Мне кажется, влияние Чарльза Шульца особенно сильно чувствуется в «Семейке Тененбаум», особенно в эпизодах, где главные герои – дети. Помню, как в детстве я удивлялся, насколько депрессивный Чарли Браун и какими неприятными иногда могут быть выпуски комикса – с неприятными сюжетными линиями. Было очень много историй, связанных с поражениями, провалами, неисполненными желаниями – Люси снова и снова отбирала футбольный мяч у Чарли Брауна.
Чарли Браун. Обычно лучшее, что он получает, – это тусклый огонек надежды после полного поражения.
В интервью, которое я брал у тебя в связи с тридцатым юбилеем «Рождества Чарли Брауна», ты сказал, что задумал Макса Фишера как сочетание Чарли Брауна и Снупи.
Хм…
А мисс Кросс – как сочетание мисс Отмар и маленькой рыжеволосой девочки.
Я не помню мисс Отмар. Думаю, ты сам выявил эту связь.
Давай вернемся к идее энергии в «Академии Рашмор». В беседе о «Бутылочной ракете» ты сказал, что иногда можешь посмотреть фильм и сказать: «Ну и дела, лучше бы я сделал этот кадр чуть длиннее». Появляются ли у тебя такие же мысли относительно «Академии Рашмор»? Потому что энергия, импульс так важны для кино.
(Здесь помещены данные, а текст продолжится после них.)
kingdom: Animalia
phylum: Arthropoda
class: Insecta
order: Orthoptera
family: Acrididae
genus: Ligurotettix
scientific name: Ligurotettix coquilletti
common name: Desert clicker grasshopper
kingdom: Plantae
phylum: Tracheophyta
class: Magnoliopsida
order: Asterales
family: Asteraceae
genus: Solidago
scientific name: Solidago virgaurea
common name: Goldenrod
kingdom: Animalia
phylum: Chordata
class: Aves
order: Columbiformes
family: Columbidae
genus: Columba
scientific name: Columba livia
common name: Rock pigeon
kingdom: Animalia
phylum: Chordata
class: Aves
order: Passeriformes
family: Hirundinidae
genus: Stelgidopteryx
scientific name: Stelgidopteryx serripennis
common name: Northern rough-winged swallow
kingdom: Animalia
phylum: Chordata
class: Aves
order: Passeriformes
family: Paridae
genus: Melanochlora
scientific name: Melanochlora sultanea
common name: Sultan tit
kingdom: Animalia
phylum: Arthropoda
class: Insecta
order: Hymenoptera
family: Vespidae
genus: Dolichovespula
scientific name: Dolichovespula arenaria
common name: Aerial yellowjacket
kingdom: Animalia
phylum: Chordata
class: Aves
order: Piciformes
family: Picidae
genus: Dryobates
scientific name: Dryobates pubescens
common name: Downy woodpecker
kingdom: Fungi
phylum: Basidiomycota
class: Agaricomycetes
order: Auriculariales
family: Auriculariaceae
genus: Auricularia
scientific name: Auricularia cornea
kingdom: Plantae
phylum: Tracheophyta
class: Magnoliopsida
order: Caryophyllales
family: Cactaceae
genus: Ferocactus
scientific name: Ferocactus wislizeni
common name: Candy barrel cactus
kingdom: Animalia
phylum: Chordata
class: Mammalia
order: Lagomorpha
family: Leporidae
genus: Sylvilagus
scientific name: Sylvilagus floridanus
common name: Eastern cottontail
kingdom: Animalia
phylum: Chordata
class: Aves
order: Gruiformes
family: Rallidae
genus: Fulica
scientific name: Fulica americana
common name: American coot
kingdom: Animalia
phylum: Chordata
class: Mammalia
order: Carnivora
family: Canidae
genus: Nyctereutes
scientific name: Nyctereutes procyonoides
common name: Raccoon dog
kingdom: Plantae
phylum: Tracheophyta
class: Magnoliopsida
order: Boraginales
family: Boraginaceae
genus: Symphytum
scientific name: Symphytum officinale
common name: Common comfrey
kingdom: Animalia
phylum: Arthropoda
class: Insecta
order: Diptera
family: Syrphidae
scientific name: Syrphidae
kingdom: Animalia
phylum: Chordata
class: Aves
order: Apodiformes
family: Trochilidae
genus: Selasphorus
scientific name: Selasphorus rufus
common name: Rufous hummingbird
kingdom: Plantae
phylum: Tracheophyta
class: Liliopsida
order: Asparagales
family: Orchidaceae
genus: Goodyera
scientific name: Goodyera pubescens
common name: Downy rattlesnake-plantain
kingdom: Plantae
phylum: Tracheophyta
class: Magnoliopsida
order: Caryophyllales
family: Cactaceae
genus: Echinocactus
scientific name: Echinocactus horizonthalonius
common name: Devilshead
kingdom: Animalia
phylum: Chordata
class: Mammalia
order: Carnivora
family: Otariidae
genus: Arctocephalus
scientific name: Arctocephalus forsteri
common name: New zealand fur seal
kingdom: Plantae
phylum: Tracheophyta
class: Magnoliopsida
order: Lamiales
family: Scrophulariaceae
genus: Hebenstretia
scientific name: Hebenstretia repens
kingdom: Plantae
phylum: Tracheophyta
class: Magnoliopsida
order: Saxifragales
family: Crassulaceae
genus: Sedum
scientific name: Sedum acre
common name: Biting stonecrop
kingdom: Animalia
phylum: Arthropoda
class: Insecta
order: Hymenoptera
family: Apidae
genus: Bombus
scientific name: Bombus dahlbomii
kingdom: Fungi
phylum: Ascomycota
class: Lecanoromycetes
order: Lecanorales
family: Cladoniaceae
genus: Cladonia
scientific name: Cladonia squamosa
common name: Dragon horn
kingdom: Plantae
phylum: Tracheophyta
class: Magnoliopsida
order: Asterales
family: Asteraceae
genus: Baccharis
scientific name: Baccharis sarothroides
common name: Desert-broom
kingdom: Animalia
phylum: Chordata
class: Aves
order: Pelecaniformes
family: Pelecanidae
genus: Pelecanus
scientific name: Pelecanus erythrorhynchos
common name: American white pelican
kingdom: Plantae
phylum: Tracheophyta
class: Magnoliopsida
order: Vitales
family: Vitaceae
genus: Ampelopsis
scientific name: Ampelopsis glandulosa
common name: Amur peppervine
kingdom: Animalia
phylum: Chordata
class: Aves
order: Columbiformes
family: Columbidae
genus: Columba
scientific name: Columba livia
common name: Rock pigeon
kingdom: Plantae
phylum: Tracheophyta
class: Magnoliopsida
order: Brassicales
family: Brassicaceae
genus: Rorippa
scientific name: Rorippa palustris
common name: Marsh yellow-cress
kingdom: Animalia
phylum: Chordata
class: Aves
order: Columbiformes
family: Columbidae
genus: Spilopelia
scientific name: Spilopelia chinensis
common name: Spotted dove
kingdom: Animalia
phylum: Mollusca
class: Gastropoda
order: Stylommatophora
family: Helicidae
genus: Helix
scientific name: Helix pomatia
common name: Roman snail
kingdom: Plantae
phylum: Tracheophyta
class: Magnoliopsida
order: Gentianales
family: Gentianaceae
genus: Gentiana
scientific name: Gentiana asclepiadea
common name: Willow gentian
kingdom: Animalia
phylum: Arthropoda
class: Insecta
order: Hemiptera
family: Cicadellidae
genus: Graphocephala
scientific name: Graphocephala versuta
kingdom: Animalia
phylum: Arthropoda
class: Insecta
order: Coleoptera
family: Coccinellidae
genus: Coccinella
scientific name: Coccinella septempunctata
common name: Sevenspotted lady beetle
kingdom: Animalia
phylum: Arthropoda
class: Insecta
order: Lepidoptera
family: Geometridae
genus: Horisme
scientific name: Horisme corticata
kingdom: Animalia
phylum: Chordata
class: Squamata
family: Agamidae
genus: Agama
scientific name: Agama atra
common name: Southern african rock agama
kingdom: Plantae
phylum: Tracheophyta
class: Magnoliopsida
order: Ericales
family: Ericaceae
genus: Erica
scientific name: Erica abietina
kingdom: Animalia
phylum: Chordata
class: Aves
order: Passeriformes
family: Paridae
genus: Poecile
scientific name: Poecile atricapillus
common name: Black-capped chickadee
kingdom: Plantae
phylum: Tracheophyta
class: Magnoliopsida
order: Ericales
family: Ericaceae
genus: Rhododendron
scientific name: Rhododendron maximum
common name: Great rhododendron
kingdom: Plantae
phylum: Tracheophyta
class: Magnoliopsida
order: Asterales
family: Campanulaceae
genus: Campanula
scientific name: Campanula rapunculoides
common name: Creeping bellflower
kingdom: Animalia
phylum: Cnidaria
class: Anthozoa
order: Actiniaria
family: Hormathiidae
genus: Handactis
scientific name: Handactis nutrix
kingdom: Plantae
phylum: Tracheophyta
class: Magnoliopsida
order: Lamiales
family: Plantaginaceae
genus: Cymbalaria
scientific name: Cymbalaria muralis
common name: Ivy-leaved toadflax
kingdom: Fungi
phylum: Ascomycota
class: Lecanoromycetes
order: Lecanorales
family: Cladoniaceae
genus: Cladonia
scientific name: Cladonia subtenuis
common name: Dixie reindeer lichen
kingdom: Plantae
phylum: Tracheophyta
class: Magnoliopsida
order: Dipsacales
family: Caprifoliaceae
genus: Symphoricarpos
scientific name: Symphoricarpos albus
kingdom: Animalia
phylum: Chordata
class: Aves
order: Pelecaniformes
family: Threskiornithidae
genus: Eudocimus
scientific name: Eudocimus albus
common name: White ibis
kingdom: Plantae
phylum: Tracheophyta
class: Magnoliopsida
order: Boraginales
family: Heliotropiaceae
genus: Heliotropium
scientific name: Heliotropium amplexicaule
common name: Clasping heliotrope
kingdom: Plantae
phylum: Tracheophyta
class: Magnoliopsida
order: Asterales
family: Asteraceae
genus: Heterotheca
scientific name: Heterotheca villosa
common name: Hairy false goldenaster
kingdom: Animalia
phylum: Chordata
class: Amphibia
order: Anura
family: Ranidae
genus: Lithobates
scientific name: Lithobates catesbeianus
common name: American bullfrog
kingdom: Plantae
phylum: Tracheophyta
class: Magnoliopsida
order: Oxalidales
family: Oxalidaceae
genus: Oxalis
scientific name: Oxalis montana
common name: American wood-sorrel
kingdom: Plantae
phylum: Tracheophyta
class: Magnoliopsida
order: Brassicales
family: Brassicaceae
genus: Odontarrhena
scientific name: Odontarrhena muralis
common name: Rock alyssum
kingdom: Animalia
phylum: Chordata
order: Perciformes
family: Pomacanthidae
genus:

Когда я говорил об этом, я не обязательно имел в виду «Бутылочную ракету». Я не знаю, о каких именно сценах говорил. Думаю, во всех моих фильмах есть эта ошибка, как и то, что какие-то моменты можно было бы вырезать. В «Академии Рашмор» была только одна небольшая сцена, которую я убрал, – когда Макс забирает книги из своего шкафчика после исключения из школы. Больше мы ничего не убирали.